Milan — Italy’s nationalist government is leading the backlash against EU plans to raise vehicle emissions limits, vowing to defend the auto industry in a country still wedded to the combustion engine. Prime Minister Giorgia Meloni’s far-right coalition, which took office last October, has tried and failed to block EU plans to ban the sale of new fossil fuel cars by 2035, which her predecessor Mario Draghi , had supported.
But this week the government shifted its fight to planned “Euro 7” standards for pollutants, joining seven other EU member states – including France and Poland – to demand that Brussels scrap limits that will take effect in July 2025. .
“Italy is showing the way, our positions are increasingly widely shared,” said Business Minister Adolfo Urso, an ardent supporter of domestic industry in the face of what he called an “ideological view” of climate change.
The EU plan “is clearly wrong and not even useful from an environmental point of view,” added transport minister Matteo Salvini, leader of the far-right League party, which shares power with the post-fascist Italian Brothers of Meloni. .
Salvini led the failed prosecution of the ban on internal combustion engines, labeling it “madness” that would “destroy thousands of jobs for Italian workers” while benefiting China, leader in electric vehicles.
Federico Spadini of Greenpeace Italy lamented that “environmental and climate issues are always relegated to the background”, blaming a “strong industrial lobby in Italy” on the automotive and energy sectors.
“None of the governments in recent years have risen to the environmental challenge,” he told AFP.
“Unfortunately, Italy is not known in Europe as a climate champion. And it is clear that with Meloni’s government the situation has worsened,” he said.
“Traditional Engine Oriented” Jobs
In 2022, Italy had almost 270,000 direct or indirect employees in the automotive sector, which represented 5.2% of GDP.

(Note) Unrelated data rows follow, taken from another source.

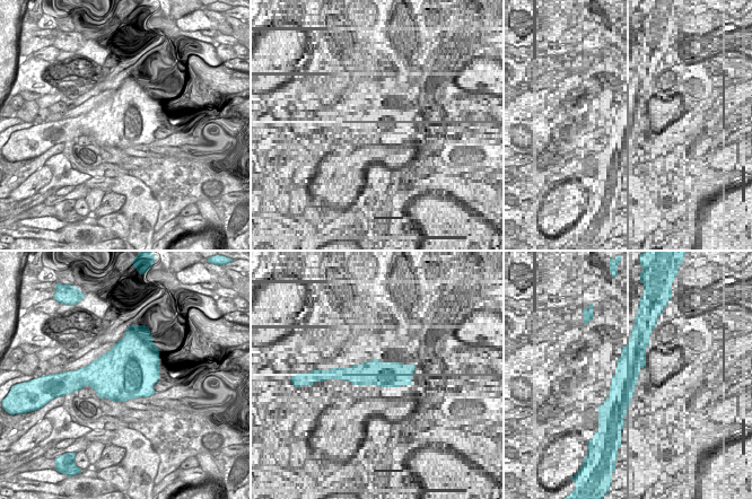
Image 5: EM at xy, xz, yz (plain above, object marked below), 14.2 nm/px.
Accept. Continuous, no second cell.

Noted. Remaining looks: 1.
Stop: edits made, detach at image 2; the rest is unchecked.

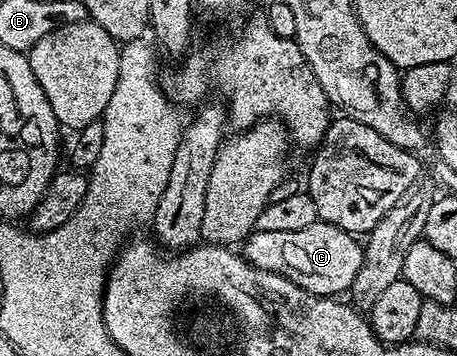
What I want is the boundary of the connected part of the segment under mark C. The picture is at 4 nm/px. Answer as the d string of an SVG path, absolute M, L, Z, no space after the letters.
M318 219L313 226L305 226L305 230L254 231L243 241L241 255L253 266L268 268L273 274L281 274L285 278L289 278L289 282L301 286L301 290L305 290L309 294L335 298L351 289L353 278L357 278L357 272L363 265L363 244L355 240L358 239L352 233Z

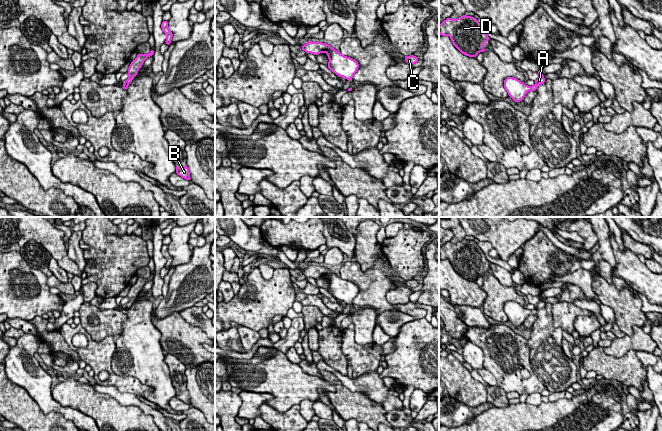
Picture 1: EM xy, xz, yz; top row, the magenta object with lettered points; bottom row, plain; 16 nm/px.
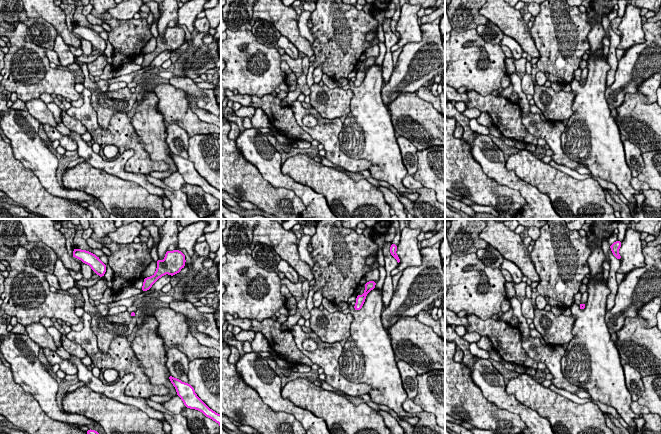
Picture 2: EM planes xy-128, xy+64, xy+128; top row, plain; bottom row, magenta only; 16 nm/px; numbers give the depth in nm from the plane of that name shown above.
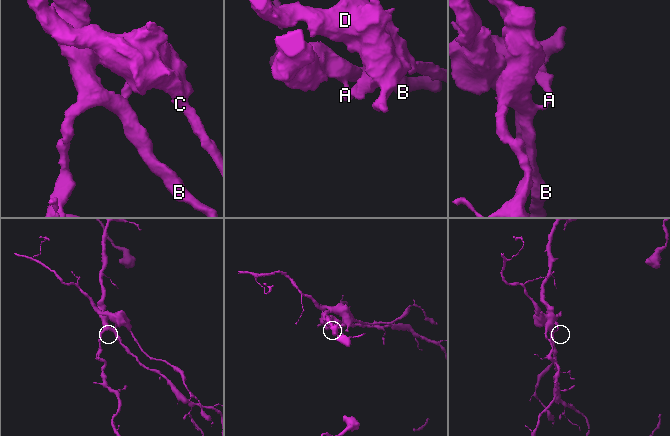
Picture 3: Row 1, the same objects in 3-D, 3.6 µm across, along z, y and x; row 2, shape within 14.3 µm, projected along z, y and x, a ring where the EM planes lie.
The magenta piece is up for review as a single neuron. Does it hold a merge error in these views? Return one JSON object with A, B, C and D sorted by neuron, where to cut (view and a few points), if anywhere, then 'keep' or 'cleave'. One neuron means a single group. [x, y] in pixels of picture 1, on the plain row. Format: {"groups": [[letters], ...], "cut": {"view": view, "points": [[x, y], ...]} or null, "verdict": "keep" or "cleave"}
{"groups": [["A", "C", "D"], ["B"]], "cut": {"view": "xy", "points": [[124, 307], [127, 309]]}, "verdict": "cleave"}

The European Association of Automotive Suppliers (CLEPA) has warned that switching to all electric cars could lead to more than 60,000 job losses in Italy by 2035 for car suppliers alone.
“Since Fiat was absorbed by Stellantis in 2021, Italy no longer has a big car industry, but it remains big in terms of components, all geared towards traditional engines,” noted Lorenzo Codogno, former chief economist at the Italian Treasury.
“extremely late”
For consumers, too, the electric revolution has yet to arrive.
Italians are attached to their cars, ranking fourth behind Liechtenstein, Iceland and Luxembourg with 670 passenger cars per 1,000 inhabitants, according to the latest Eurostat data for 2020.
But electric car sales are down 26.9% in 2022 to just 3.7% of the market, versus 12.1% for the EU average.
Lorenzo Di Cola/NurPhoto/Getty
Subsidies to increase zero-emission vehicles have fallen, while Minister Urso admitted that in infrastructure “we are extremely behind”.
Italy has just 36,000 electric charging stations, compared with 90,000 in the Netherlands, a country a fraction of the size of Italy, it revealed.
“There is no enthusiasm for electric cars in Italy,” Felipe Munoz, an analyst at automotive data firm Jato Dynamics, told AFP. “The offer is scarce, with only one model manufactured by the national automaker Fiat.”
Furthermore, “the purchasing power is not very high, people cannot buy electric vehicles, which are expensive. So demand is low, unlike the Nordic countries.”
Gerrit Marx, head of Italian truck maker Iveco, agrees.
“We run the risk of becoming a big Cuba, with very old cars running for years, because a part of the population will not be able to buy an electric model,” he said.